Отдых по пятницам - страница 24

Шрифт
Интервал


– Воронцов Данила Сергеевич? – утверждающе-грозный голос.

– Он самый, – беспечно позевывая, ответил я, хотя на самом-то деле у меня внутри все сжималось и напрягалось.

– Городское управление внутренних дел, отдел по борьбе с организованной преступностью, капитан милиции Ивченко Сергей Сергеевич. Разрешите войти?

– Да, пожалуйста.

Началось! Ну, брат, держись! Вошли, не разулись, и принялись деловито осматриваться вокруг. Ничего, знаем ваши приемчики психологического давления. Уж будьте уверены, на меня они не подействуют.

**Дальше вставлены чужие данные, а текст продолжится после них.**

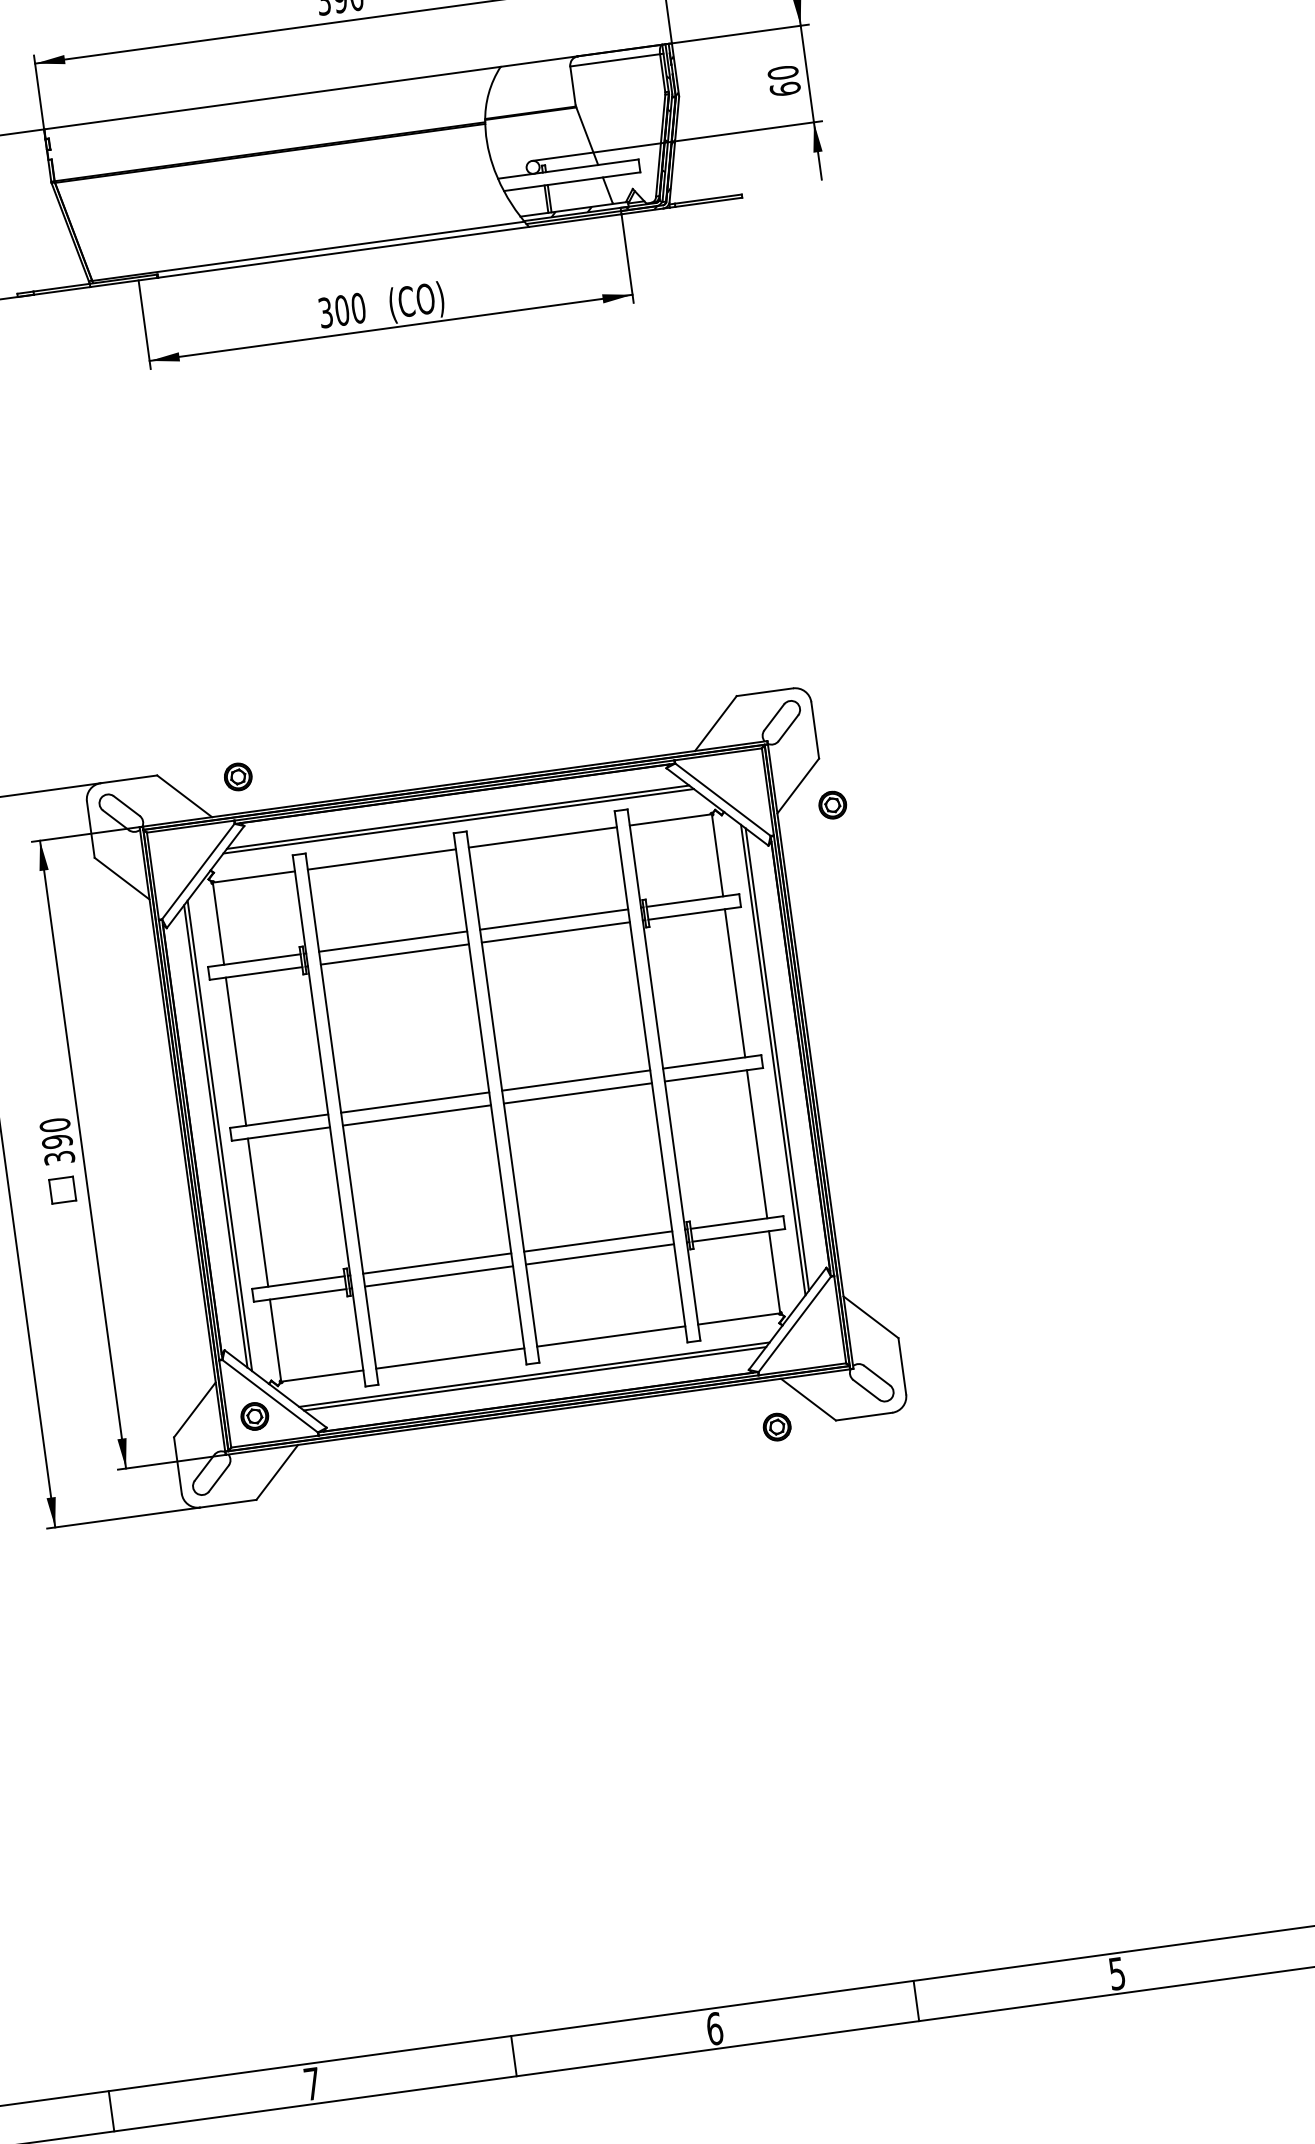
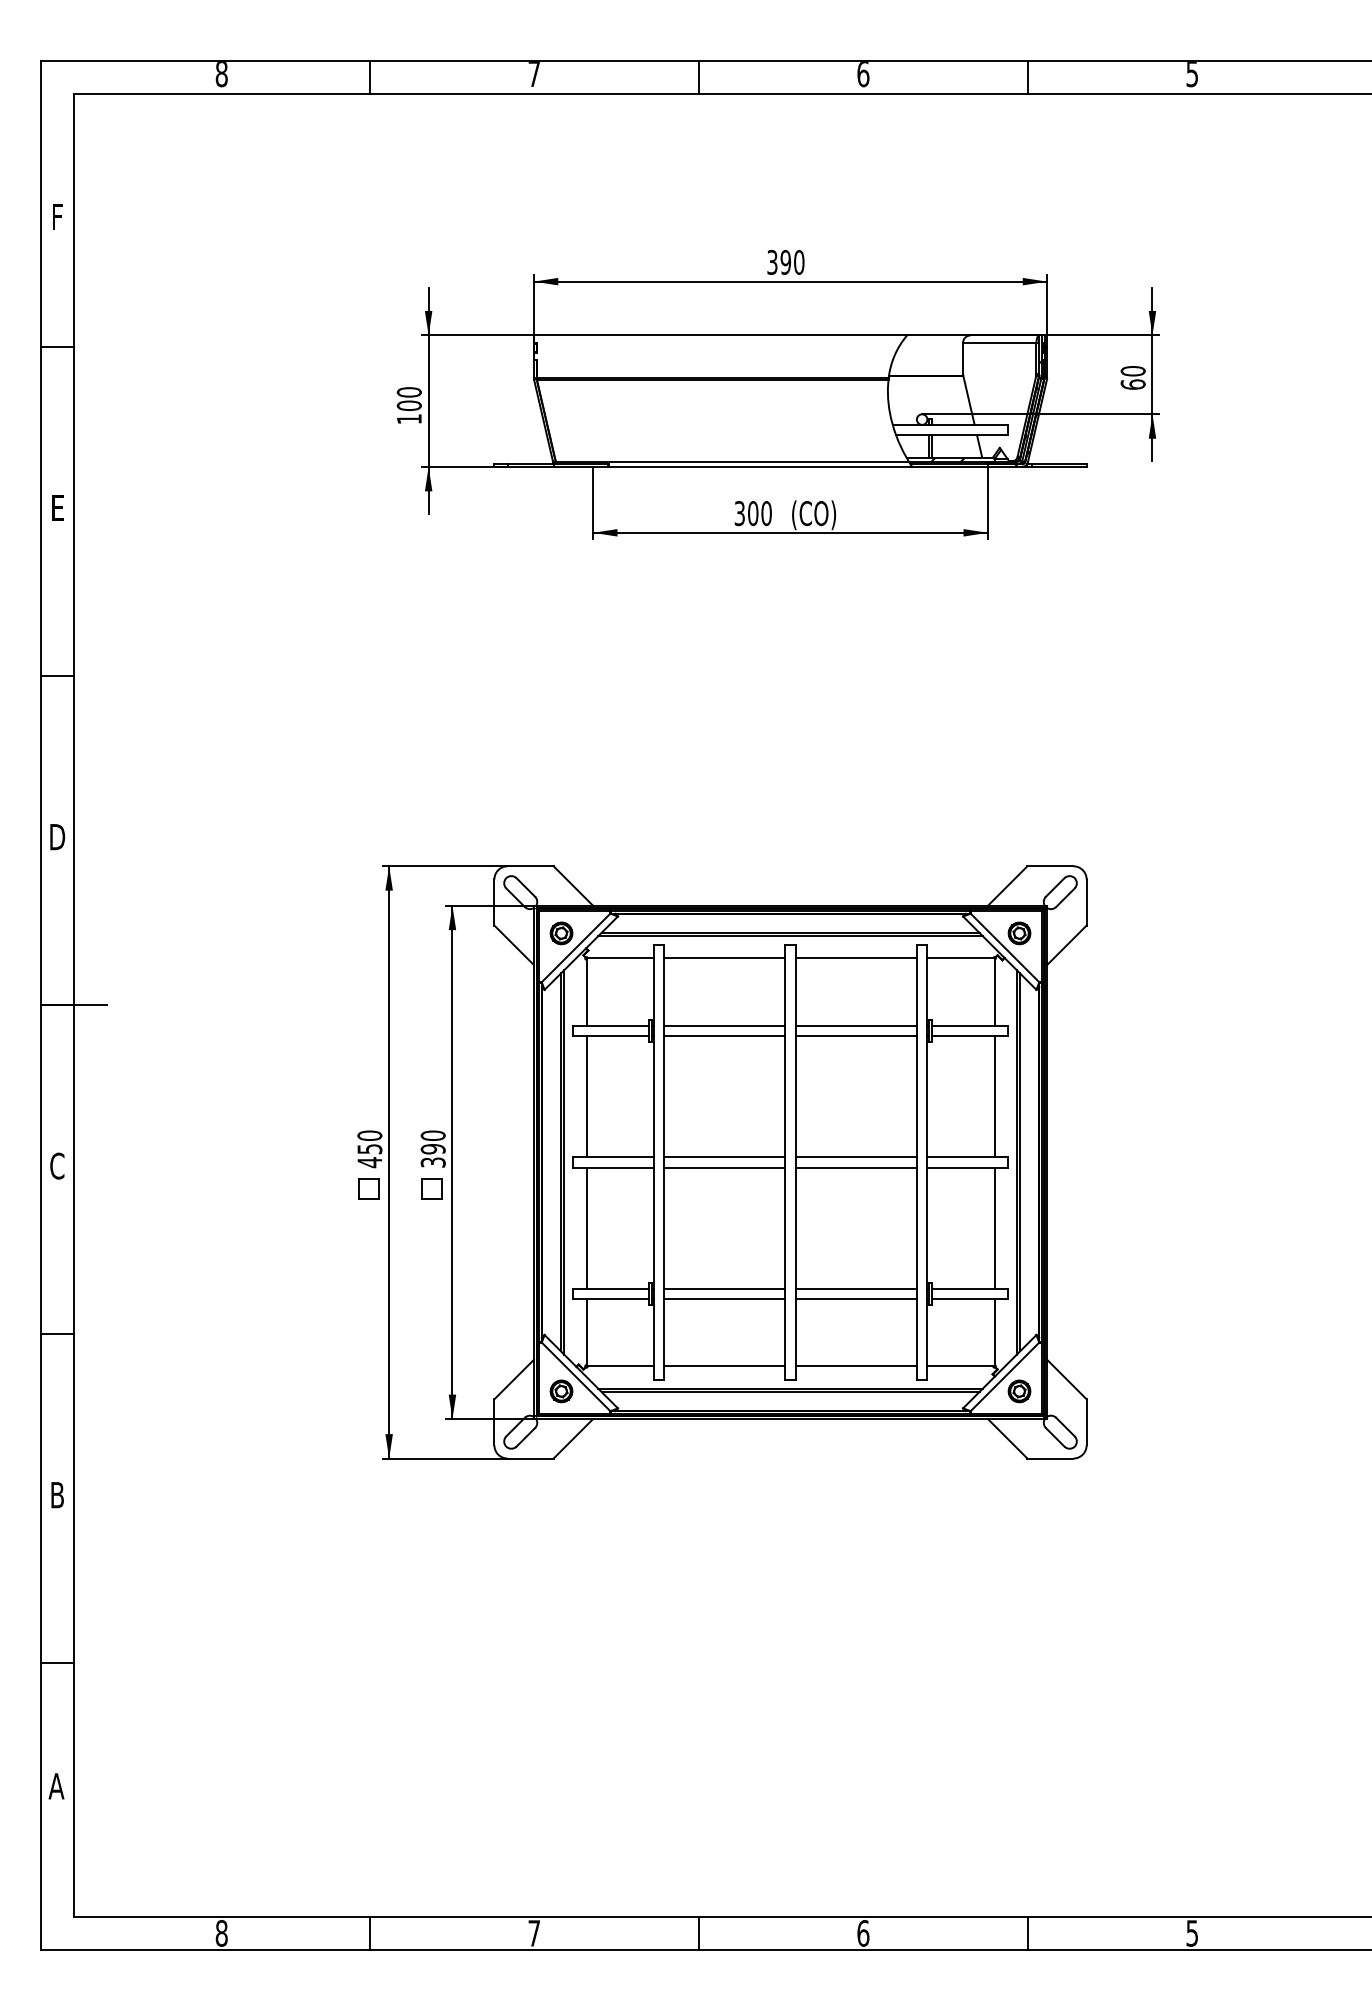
part: (238, 777) -> (561, 933), moved
part: (832, 805) -> (1019, 933), moved
part: (777, 1427) -> (1019, 1391), moved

– Хорошая у вас квартира, – деловито заметил капитан, на что его напарник лишь молча кивнул. – Работаете?

– Угу.

Я решил держаться просто, отвечать односложно, дабы не взболтнуть случайно лишнего, поэтому напустил на себя абсолютно пофигистический вид ничего не разумеющего простачка. Ожидал продолжения беседы, но следователь внимательно посмотрел на меня, словно изучал каждую морщину но моей роже, а потом произнес:

– Собирайтесь, Данила Сергеевич. С нами поедете. Разговор у нас долгий и серьезный.

– Эээ… а по какому, собственно, поводу? – я ожидал подобного, но не столь скоро.

– А вот у нас и поговорим. Есть повод. И очень весомый, уж поверьте. Собирайтесь, собирайтесь, – последние слова он произнес как-то ласково, с нотками снисхождения в голосе.

– Так суббота ж. Выходной, как-никак.

– У вас?

– А у вас?

– Собирайтесь.

Ну что ж. Спорить далее было бессмысленно, а потому я подчинился воле закона, умылся, оделся.

– Я готов.

– Тогда поехали.

Ехали молча, но быстро. Молчание угнетало еще больше, нежели заковыристые вопросы следователя, и я по опыту знал, что это один из пресловутых ментовских приемов психического воздействия. Мрачное здание, мрачные и полутемные коридоры (экономия электричества), старый и обшарпанный кабинет с видавшей виды мебелью и местами порванный, зеленого цвета, старый диван в углу.

– Берите стул, присаживайтесь.

Капитан Ивченко был вежлив, насколько позволяла служба, и даже какой-то равнодушный. Он не проявлял эмоций, говорил ровно и монотонно, в его глазах не было злобы или доброты, ненависти или приязни. В них была только деловая пустота и настойчивость опытного сыскаря.

Я повиновался, придвинул шатающийся, как корабль на волнах, стул и аккуратно опустил свой зад, боясь грохнуться на пол. В дверь тут же постучали и в проем сунулась огромная голова, наполовину лысая, с перебитым носом.